Quote the baseball blog post in full, word for word.

■ **Reading text**:

════════════════════

Wednesday, May 22, 2013


## In spite of all the hullabaloo about how well the "retreads" are doing, the Yanks main problems continue to be the lack of scoring. New York's pitchers were pretty good last night, giving up only 8 hits. Unfortunately, three of them were home runs. Meanwhile, the Yanks only managed 5 hits and 2 runs and you aren't going to win many games like that.

## The San Francisco Giants sell "Game Used Gloves" in their gift shop. After making 8 errors in three games against the Rockies last weekend, I think it would be appropriates to remove the word 'Used'  from the description.

##  Nick Swisher was placed on the Paternity List by the Cleveland Indians. I didn't even know he was pregnant.

## The Yanks designated infielder Alberto Gonzales for assignment when they acquired Reid Brignac from the Rockies. Nobody claimed Gonzales, so he's back in Scranton.  

## I'm a little irritated. I was wondering why I hadn't heard Chris Dickerson mentioned when the Yanks were scuffling for outfielders, now I know why. I loved his swing and couldn't figure out why the Yanks didn't give him a real chance to make the club. Now we're paying the price.

## Both Miami & Houston are on a pace to lose 116 games. The MLB record is 120 by the 1962 Mets.

════════════════════

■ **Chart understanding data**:
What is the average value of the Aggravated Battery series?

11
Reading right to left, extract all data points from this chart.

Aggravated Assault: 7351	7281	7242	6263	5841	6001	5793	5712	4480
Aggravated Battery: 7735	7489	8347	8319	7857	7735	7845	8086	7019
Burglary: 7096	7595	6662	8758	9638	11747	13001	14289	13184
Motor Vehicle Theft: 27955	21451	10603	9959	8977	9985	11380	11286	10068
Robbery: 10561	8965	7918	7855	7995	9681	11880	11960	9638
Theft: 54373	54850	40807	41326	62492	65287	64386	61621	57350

════════════════════

■ **Your response**:
Wednesday, May 22, 2013


## In spite of all the hullabaloo about how well the "retreads" are doing, the Yanks main problems continue to be the lack of scoring. New York's pitchers were pretty good last night, giving up only 8 hits. Unfortunately, three of them were home runs. Meanwhile, the Yanks only managed 5 hits and 2 runs and you aren't going to win many games like that.

## The San Francisco Giants sell "Game Used Gloves" in their gift shop. After making 8 errors in three games against the Rockies last weekend, I think it would be appropriates to remove the word 'Used'  from the description.

##  Nick Swisher was placed on the Paternity List by the Cleveland Indians. I didn't even know he was pregnant.

## The Yanks designated infielder Alberto Gonzales for assignment when they acquired Reid Brignac from the Rockies. Nobody claimed Gonzales, so he's back in Scranton.  

## I'm a little irritated. I was wondering why I hadn't heard Chris Dickerson mentioned when the Yanks were scuffling for outfielders, now I know why. I loved his swing and couldn't figure out why the Yanks didn't give him a real chance to make the club. Now we're paying the price.

## Both Miami & Houston are on a pace to lose 116 games. The MLB record is 120 by the 1962 Mets.